• WHAT THE TASK REQUIRES: Write each entry again exactly as shown, but without the images it holds.

• EXCERPTED DATA:
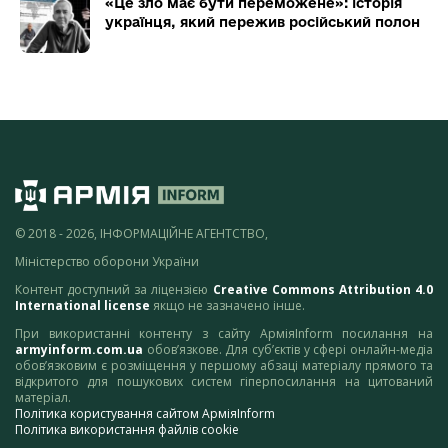
«Це зло має бути переможене»: історія
українця, який пережив російський полон
© 2018 - 2026, ІНФОРМАЦІЙНЕ АГЕНТСТВО,
Міністерство оборони України
Контент доступний за ліцензією
Creative Commons Attribution 4.0
International license
якщо не зазначено інше.
При використанні контенту з сайту АрміяInform посилання на
armyinform.com.ua
обов’язкове. Для суб’єктів у сфері онлайн-медіа
обов’язковим є розміщення у першому абзаці матеріалу прямого та
відкритого для пошукових систем гіперпосилання на цитований
матеріал.
Політика користування сайтом АрміяInform
Політика використання файлів cookie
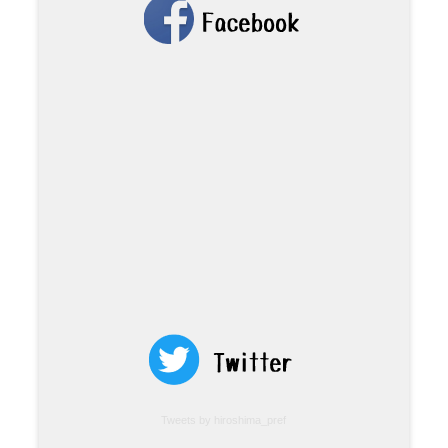
Tweets by hiroshima_pref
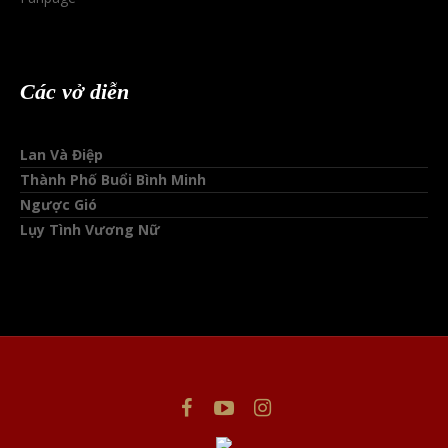
Các vở diễn
Lan Và Điệp
Thành Phố Buổi Bình Minh
Ngược Gió
Lụy Tình Vương Nữ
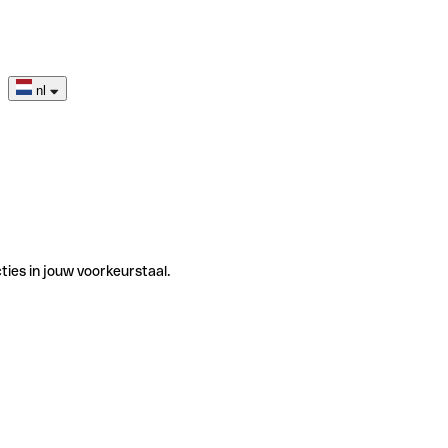
nl
ties in jouw voorkeurstaal.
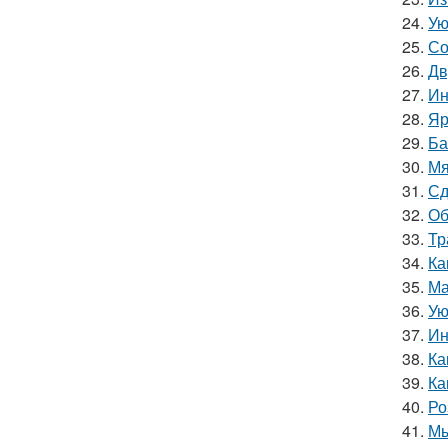
24.
Ую
25.
Со
26.
Дв
27.
Ин
28.
Яр
29.
Ба
30.
Мя
31.
Сд
32.
Об
33.
Тр
34.
Ка
35.
Ма
36.
Ую
37.
Ин
38.
Ка
39.
Ка
40.
Ро
41.
Мы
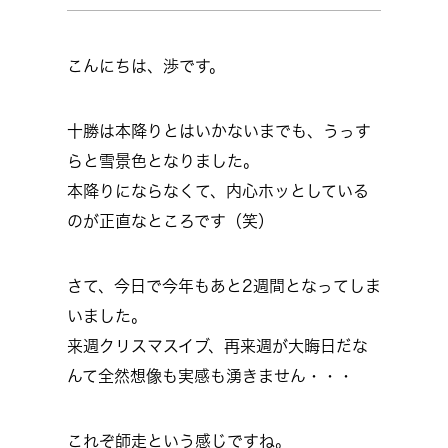
こんにちは、渉です。
十勝は本降りとはいかないまでも、うっす
らと雪景色となりました。
本降りにならなくて、内心ホッとしている
のが正直なところです（笑）
さて、今日で今年もあと2週間となってしま
いました。
来週クリスマスイブ、再来週が大晦日だな
んて全然想像も実感も湧きません・・・
これぞ師走という感じですね。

• EXERCISE RESPONSE:
«Це зло має бути переможене»: історія
українця, який пережив російський полон
© 2018 - 2026, ІНФОРМАЦІЙНЕ АГЕНТСТВО,
Міністерство оборони України
Контент доступний за ліцензією
Creative Commons Attribution 4.0
International license
якщо не зазначено інше.
При використанні контенту з сайту АрміяInform посилання на
armyinform.com.ua
обов’язкове. Для суб’єктів у сфері онлайн-медіа
обов’язковим є розміщення у першому абзаці матеріалу прямого та
відкритого для пошукових систем гіперпосилання на цитований
матеріал.
Політика користування сайтом АрміяInform
Політика використання файлів cookie
Tweets by hiroshima_pref
Các vở diễn
Lan Và Điệp
Thành Phố Buổi Bình Minh
Ngược Gió
Lụy Tình Vương Nữ
nl
ties in jouw voorkeurstaal.
24.
Ую
25.
Со
26.
Дв
27.
Ин
28.
Яр
29.
Ба
30.
Мя
31.
Сд
32.
Об
33.
Тр
34.
Ка
35.
Ма
36.
Ую
37.
Ин
38.
Ка
39.
Ка
40.
Ро
41.
Мы
こんにちは、渉です。
十勝は本降りとはいかないまでも、うっす
らと雪景色となりました。
本降りにならなくて、内心ホッとしている
のが正直なところです（笑）
さて、今日で今年もあと2週間となってしま
いました。
来週クリスマスイブ、再来週が大晦日だな
んて全然想像も実感も湧きません・・・
これぞ師走という感じですね。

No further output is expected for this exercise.